PAGE EXTRACT START

3. Based on my knowledge, the financial statements, and other financial information included in this report, fairly present in all material respects the financial condition, results of operations and cash flows of the registrant as of, and for, the periods presented in this report;

4. The registrant’s other certifying officer(s) and I are responsible for establishing and maintaining disclosure controls and procedures (as defined in Exchange Act Rules 13a-15(e) and 15d-15(e)) and internal control over financial reporting (as defined in Exchange Act Rules 13a-15(f) and 15d-15(f)) for the registrant and have:

(a)  Designed such disclosure controls and procedures, or caused such disclosure controls and procedures to be designed under our supervision, to ensure that material information relating to the registrant, including its consolidated subsidiaries, is made known to us by others within those entities, particularly during the period in which this report is being prepared;

(b) Designed such internal control over financial reporting, or caused such internal control over financial reporting to be designed under our supervision, to provide reasonable assurance regarding the reliability of financial reporting and the preparation of financial statements for external purposes in accordance with generally accepted accounting principles;

(c) Evaluated the effectiveness of the registrant’s disclosure controls and procedures and presented in this report our conclusions about the effectiveness of the disclosure controls and procedures, as of the end of the period covered by this report based on such evaluation; and

(d)  Disclosed in this report any change in the registrant’s internal control over financial reporting that occurred during the registrant’s most recent fiscal quarter (the registrant’s fourth fiscal quarter in the case of an annual report) that has materially affected, or is reasonably likely to materially affect, the registrant’s internal control over financial reporting; and

5.  The registrant’s other certifying officer(s) and I have disclosed, based on our most recent evaluation of internal control over financial reporting, to the registrant’s auditors and the audit committee of the registrant’s board of directors (or persons performing the equivalent functions):

(a)  All significant deficiencies and material weaknesses in the design or operation of internal control over financial reporting which are reasonably likely to adversely affect the registrant’s ability to record, process, summarize and report financial information; and

(b)  Any fraud, whether or not material, that involves management or other employees who have a significant role in the registrant’s internal control over financial reporting.

PAGE EXTRACT END
EXTRACTED ENTRIES START

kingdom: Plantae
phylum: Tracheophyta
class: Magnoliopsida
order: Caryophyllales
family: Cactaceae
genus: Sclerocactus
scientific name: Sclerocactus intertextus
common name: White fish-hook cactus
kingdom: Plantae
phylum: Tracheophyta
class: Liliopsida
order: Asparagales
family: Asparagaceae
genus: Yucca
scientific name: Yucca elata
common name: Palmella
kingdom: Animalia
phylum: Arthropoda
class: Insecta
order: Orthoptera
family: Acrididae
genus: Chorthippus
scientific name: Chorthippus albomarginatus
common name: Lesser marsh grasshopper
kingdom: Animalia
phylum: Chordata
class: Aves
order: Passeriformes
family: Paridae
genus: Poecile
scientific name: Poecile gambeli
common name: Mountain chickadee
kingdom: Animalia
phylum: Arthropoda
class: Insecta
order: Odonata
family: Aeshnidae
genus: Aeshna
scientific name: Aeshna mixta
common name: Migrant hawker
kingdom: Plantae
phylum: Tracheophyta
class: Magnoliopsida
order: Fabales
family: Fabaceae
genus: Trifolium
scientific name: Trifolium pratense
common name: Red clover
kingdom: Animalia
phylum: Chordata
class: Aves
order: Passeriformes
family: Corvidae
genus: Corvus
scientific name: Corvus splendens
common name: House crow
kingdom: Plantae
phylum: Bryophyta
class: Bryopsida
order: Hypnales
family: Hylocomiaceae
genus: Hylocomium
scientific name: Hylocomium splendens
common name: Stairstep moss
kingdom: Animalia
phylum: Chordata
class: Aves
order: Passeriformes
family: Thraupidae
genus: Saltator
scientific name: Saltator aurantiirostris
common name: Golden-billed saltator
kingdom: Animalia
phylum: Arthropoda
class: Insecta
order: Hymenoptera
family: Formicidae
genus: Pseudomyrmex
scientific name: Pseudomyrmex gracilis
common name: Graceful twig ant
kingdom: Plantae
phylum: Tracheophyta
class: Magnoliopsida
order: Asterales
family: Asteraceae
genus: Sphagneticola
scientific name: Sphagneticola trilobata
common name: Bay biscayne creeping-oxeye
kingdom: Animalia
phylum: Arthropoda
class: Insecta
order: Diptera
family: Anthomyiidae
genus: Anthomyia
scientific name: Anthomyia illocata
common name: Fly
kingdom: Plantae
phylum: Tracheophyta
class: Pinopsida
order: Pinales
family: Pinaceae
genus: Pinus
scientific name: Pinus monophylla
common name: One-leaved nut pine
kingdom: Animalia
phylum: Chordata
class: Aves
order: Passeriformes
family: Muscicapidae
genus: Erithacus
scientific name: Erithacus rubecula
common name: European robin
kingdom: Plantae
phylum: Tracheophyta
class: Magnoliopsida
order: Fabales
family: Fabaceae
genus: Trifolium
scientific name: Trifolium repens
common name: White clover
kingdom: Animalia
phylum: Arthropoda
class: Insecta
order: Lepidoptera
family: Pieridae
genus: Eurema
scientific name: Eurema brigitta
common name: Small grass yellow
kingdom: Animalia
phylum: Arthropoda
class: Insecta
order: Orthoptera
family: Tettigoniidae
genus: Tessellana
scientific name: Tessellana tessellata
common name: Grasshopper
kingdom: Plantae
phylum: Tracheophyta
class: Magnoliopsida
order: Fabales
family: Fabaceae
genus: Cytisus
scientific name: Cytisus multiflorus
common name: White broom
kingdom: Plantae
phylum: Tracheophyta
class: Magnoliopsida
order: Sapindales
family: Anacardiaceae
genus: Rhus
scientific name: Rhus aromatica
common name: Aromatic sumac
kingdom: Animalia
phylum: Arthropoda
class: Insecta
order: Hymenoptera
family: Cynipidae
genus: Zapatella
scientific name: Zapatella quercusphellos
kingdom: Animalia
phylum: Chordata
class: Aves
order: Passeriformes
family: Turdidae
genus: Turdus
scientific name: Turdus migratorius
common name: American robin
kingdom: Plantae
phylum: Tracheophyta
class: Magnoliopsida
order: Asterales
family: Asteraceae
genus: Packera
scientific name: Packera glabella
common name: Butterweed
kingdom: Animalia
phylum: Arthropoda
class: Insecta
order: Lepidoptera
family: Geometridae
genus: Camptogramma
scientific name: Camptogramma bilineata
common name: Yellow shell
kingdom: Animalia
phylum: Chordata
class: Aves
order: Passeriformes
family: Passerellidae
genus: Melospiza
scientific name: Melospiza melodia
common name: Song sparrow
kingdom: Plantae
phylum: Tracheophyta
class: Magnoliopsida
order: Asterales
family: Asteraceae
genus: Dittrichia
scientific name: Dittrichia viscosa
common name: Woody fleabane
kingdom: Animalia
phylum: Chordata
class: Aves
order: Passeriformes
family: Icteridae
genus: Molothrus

EXTRACTED ENTRIES END

YOUR INSTRUCTIONS – Extend the officer certification on disclosure controls and financial reporting, picking up right after its final item on fraud involving management.

RESULT –
     
   
 
 
 
 
 
 
Date: November 9, 2006   /s/ John G. Cooper 
 
John G. Cooper
 
Executive Vice President and Chief Financial Officer

 
Exhibit 32.1

CERTIFICATIONS

Pursuant to 18 U.S.C. § 1350, each of the undersigned officers of Discovery Laboratories, Inc. (the “Company”) hereby certifies that, to his knowledge, the Company’s Quarterly Report on Form 10-Q for the period ended September 30, 2006 (the “Report”) fully complies with the requirements of Section 13(a) or 15(d) of the Securities Exchange Act of 1934, and that the information contained in the Report fairly presents, in all material respects, the financial condition and results of operations of the Company.
 
Date: November 9, 2006      
       
       
/s/ Robert J. Capetola      

Robert J. Capetola, Ph.D.
   
President and Chief Executive Officer      
       
       
       
/s/ John G. Cooper      

John G. Cooper
   
Executive Vice President and Chief Financial Officer      
 
A signed original of this written statement required by Section 906 of the Sarbanes-Oxley Act of 2002 has been provided to the Company and will be retained by the Company and furnished to the SEC or its staff upon request.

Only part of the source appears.